At the time, the May 2008 raid had been the largest-ever crackdown on undocumented workers. Despite the clear damage it inflicted on the families and communities in Iowa, however, the Obama administration has gone egregiously further this year. A six-day operation in April conducted by U.S. Immigration and Customs Enforcement (ICE) nabbed 3,168 undocumented immigrants—with only about half (1,477) of those with felony convictions on their record. This policy will only continue to cause pain and hardship for families with mixed legal status, and must be reconsidered.

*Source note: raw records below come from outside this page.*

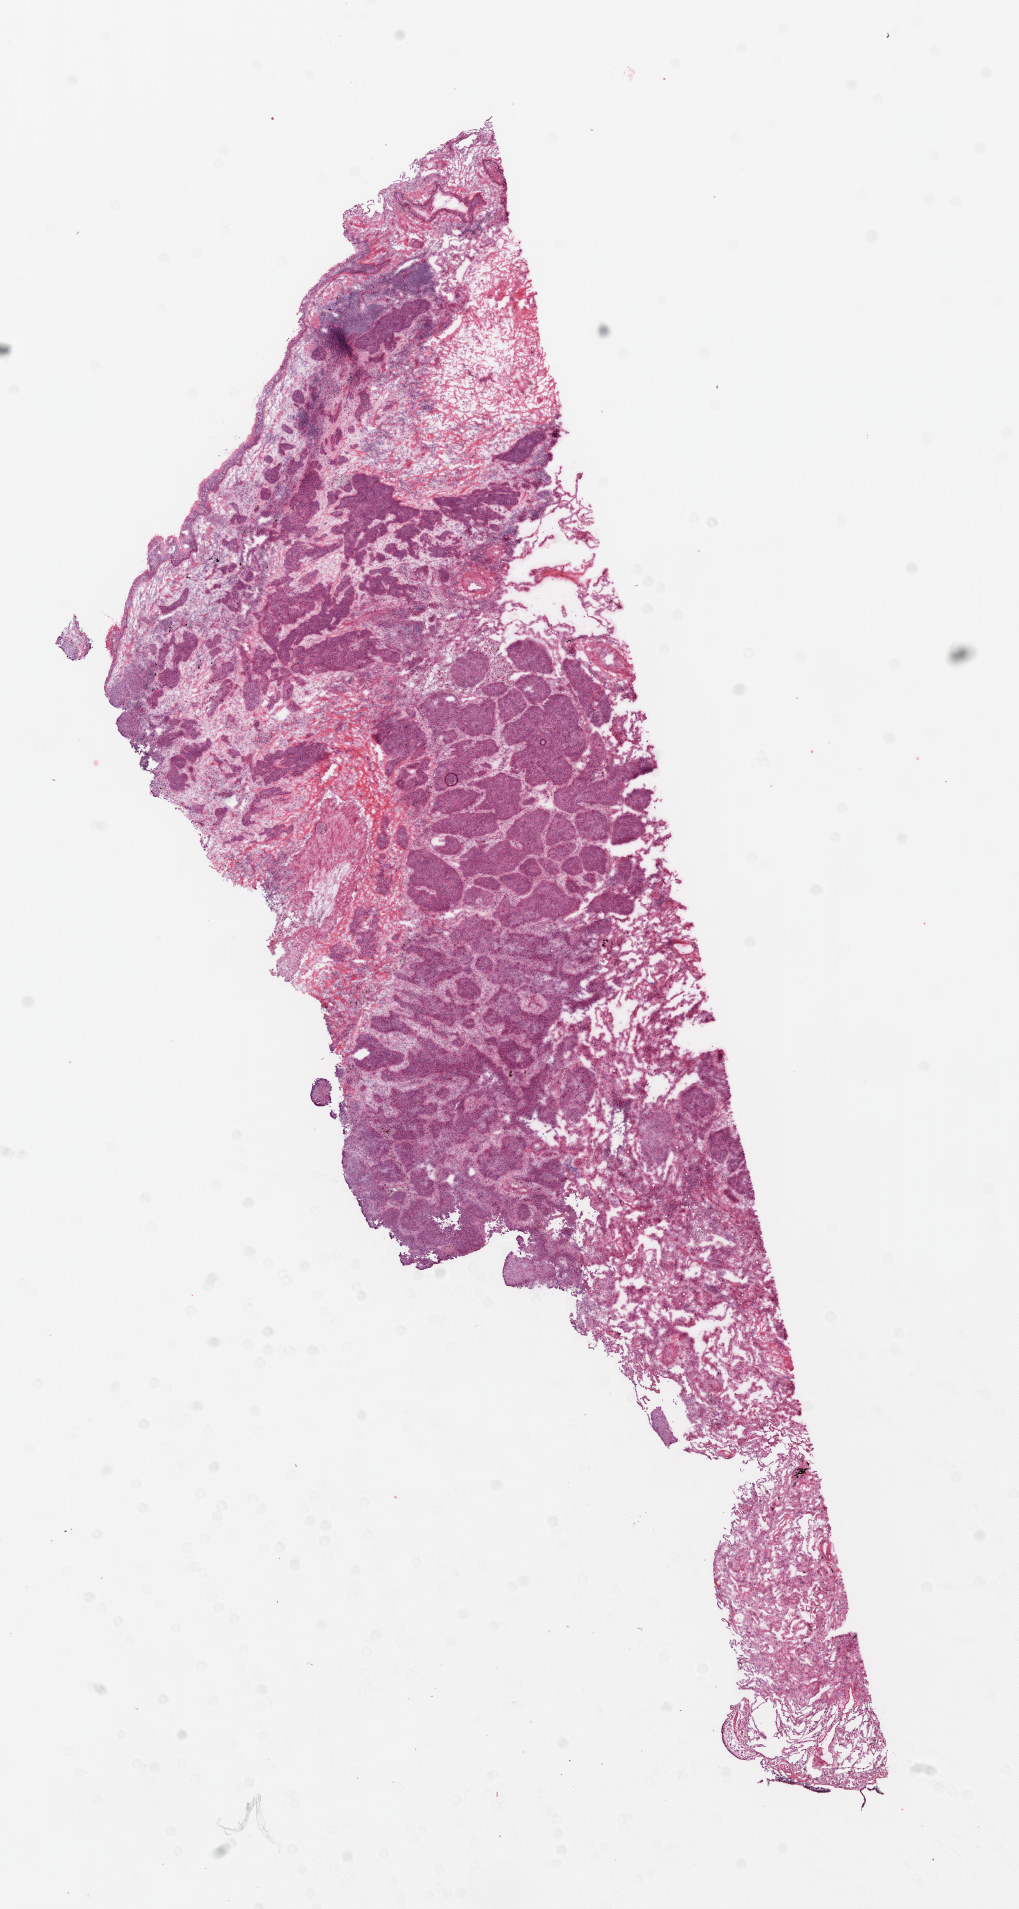
Whole-slide histology image, H&E-stained, shown as a low-resolution overview of the whole scanned area (about 8.2 x 15.4 mm, slide scanned at 20x), frozen section from the top of the tissue portion, sample: primary tumour, lung. Male patient; age at initial diagnosis 69 years. Slide review estimates, as recorded: tumour nuclei 60%, necrosis 0%.
Pathologic diagnosis: Squamous cell carcinoma, NOS. Laterality: right. AJCC pathologic stage: IA.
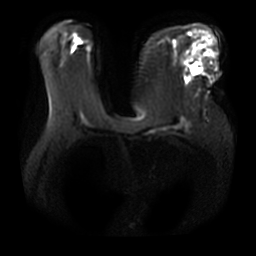
Breast MRI, one axial slice; position 20 of 36 along the scan axis; diffusion-weighted series; image 2 of 4 stored at this slice position (different b-values; order by instance number); 3 T; 5 mm slice thickness; 256 × 256 image matrix, field of view 380 × 380 mm. Female patient.
Annotated regions visible in this slice (outlined manually by an expert reader):
- tumour on diffusion-weighted imaging: box from (x=190, y=64) to (x=201, y=75) px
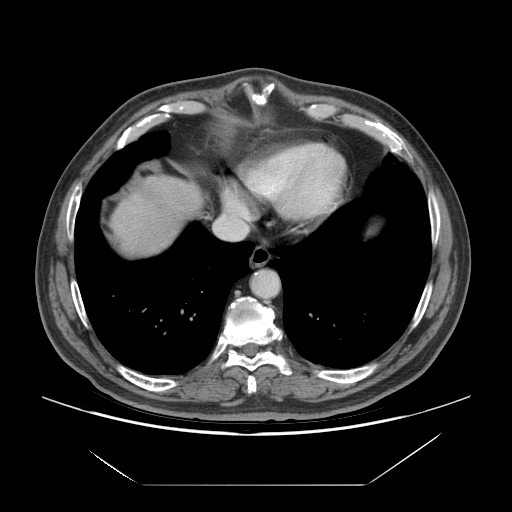
Contrast-enhanced abdominal CT (liver protocol), one axial slice. Position 66 of 75 along the scan axis. Reconstruction kernel STANDARD. Soft-tissue window (W 400 / L 40 HU). 2.5 mm slice thickness. 512 × 512 image matrix, field of view 420 × 420 mm. From the clinical record (not read from this slice): diagnosis: hepatocellular carcinoma (patient treated with transarterial chemoembolisation; whether this scan precedes or follows treatment is not stated here); TNM stage (as recorded): Stage-I; Child-Pugh class: A; tumour differentiation: well differentiated; tumour nodularity: uninodular.
Annotated regions visible in this slice (semi-automatic segmentation, software-assisted and operator-edited):
- liver parenchyma outside the tumour (the mass and vessels are separate outlines, so this box may not span the whole liver): box from (x=112, y=176) to (x=202, y=254) px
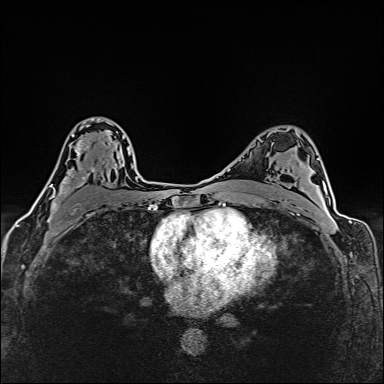
Breast MRI (dynamic contrast-enhanced), one axial slice; slice 98 of 160 in the series (ordered by position); dynamic contrast-enhanced series, time point 2 of 6 at this slice position (early post-contrast); 1.5 T; TE 2.4 ms, TR 5.2 ms; 1 mm slice thickness; 384 × 384 image matrix. Female patient.
Outlined on this slice (semi-automatic segmentation, software-assisted and operator-edited):
- enhancing-tissue mask used for the functional tumour volume (all voxels passing the contrast-enhancement thresholds inside the analysis volume; usually the tumour): bounding box [x1, y1, x2, y2] px = [51, 118, 118, 214]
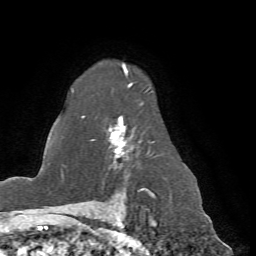
Breast MRI (dynamic contrast-enhanced), one axial slice; position 51 of 72 along the scan axis; cropped to one breast; dynamic contrast-enhanced series, time point 2 of 7 at this slice position (early post-contrast); 1.5 T; TE 4.2 ms, TR 8.7 ms; 2.2 mm slice thickness; 256 × 256 image matrix, field of view 180 × 180 mm. Female patient.
Structures marked on this image (semi-automatic segmentation, software-assisted and operator-edited):
- enhancing-tissue mask used for the functional tumour volume (all voxels passing the contrast-enhancement thresholds inside the analysis volume; usually the tumour): bounding box [x1, y1, x2, y2] px = [71, 65, 162, 198]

Additional collateral damage can be found in the industries of which these undocumented workers have been a part. To take one example, last summer, Alabama’s legislature followed an insidious legislative trend in the South by passing a bill that would criminalize unauthorized work in the state and empower the police to stop and detain any person suspected of being in the country illegally. The law’s passage immediately led to a mass exodus of workers, both documented and undocumented, from the state, for fear of being harassed by local authorities. Many of the workers who fled had made significant contributions to the state’s agricultural economy. Now, a paper published this January by the University of Alabama estimates that the economic costs of the immigrant diaspora will be around 70,000-140,000 jobs, up to $250 million in state income and sales taxes, and up to $10.8 billion in Alabama GDP—a staggering loss.

It should be clear by now that the federal government’s wanton disregard for these immigrants who are affected by deportations is unconscionable. Our policymakers should look beyond the basic deportation figures, because if they bothered to parse the numbers and examine the consequences, they would find that current policy is severely detrimental not just to families, but to communities, industries, and the economy as well.

 Works Cited:

Androff, David K. et al. 2011. “U.S. Immigration Policy and Immigrant Children’s Well-being: The Impact of Policy Shifts.” Journal of Sociology & Social Welfare. March 2011.

Addy, Samuel. “A Cost-Benefit Analysis of the New Alabama Immigration Law.” Center for Business and Economic Research, The University of Alabama. January 2012.